Moderiert wurde die Veranstaltung von Adelheid Rupp, die mit gezielten Nachfragen und klarer Struktur durch den Abend führte. Im Mittelpunkt stand die Frage, wie eine solidarische und armutsfeste Rente für alle Generationen finanziert werden kann – ohne Jung gegen Alt auszuspielen.
Sarah Vollath machte deutlich, dass der oft beschworene Generationenkonflikt politisch konstruiert ist: Nicht die Jüngeren zahlen „für die Älteren“, sondern abhängig Beschäftigte finanzieren mit ihren Beiträgen ein solidarisches System. „Wenn wir wollen, dass Menschen im Alter gut leben können, müssen wir hohe Einkommen und große Vermögen stärker in die Verantwortung nehmen“, betonte Vollath.
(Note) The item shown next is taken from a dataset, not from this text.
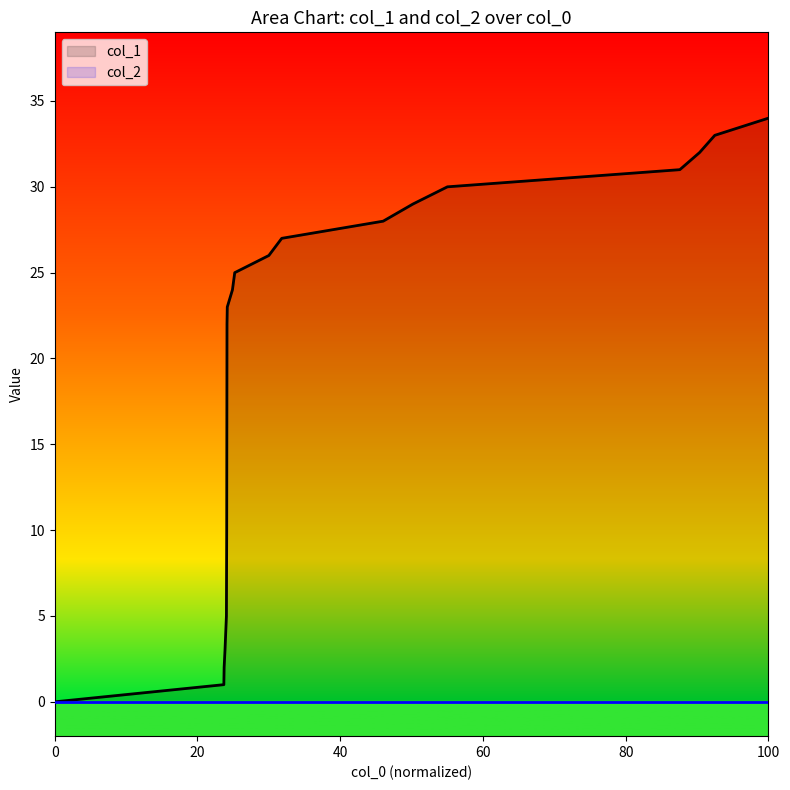

How many positive values are there?

18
Eine Erwerbstätigenversicherung, in die auch Selbstständige, Beamt*innen sowie Abgeordnete einzahlen, könne die gesetzliche Rente langfristig stabilisieren und stärken.
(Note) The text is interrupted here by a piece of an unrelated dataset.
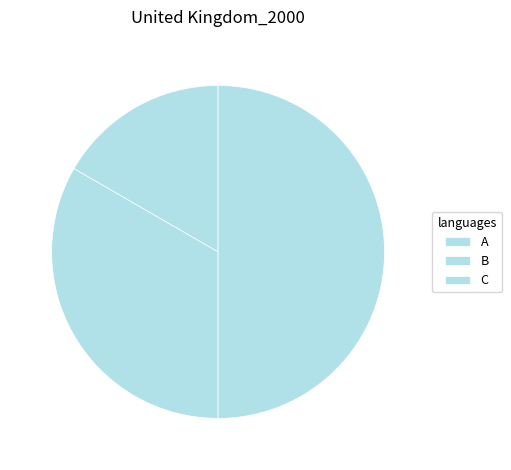

Rank the categories by value from lowest to highest.

A, B, C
In der anschließenden Diskussion wurde deutlich, wie groß die Sorge vor Altersarmut – insbesondere bei Frauen – ist. Unterbrochene Erwerbsbiografien, Teilzeitbeschäftigung und niedrige Löhne führen noch immer zu deutlich geringeren Rentenansprüchen. Der AK Linke Frauen Rosenheim unterstreicht daher die Notwendigkeit struktureller Reformen statt kosmetischer Korrekturen. Maria Boberschmidt vom AK Linke Frauen erklärte dazu:
„Eine gute Rente ist keine Frage des Alters, sondern der politischen Prioritäten. Wenn wir Reichtum gerechter verteilen, ist genug Geld da – für würdige Renten heute und in Zukunft.“
Der AK Linke Frauen Rosenheim zieht ein positives Fazit der Veranstaltung. Der große Zuspruch und die engagierte Diskussion zeigen, dass das Thema Rente viele Menschen bewegt – gerade auch jenseits vereinfachender Schlagworte vom angeblichen Generationenkonflikt.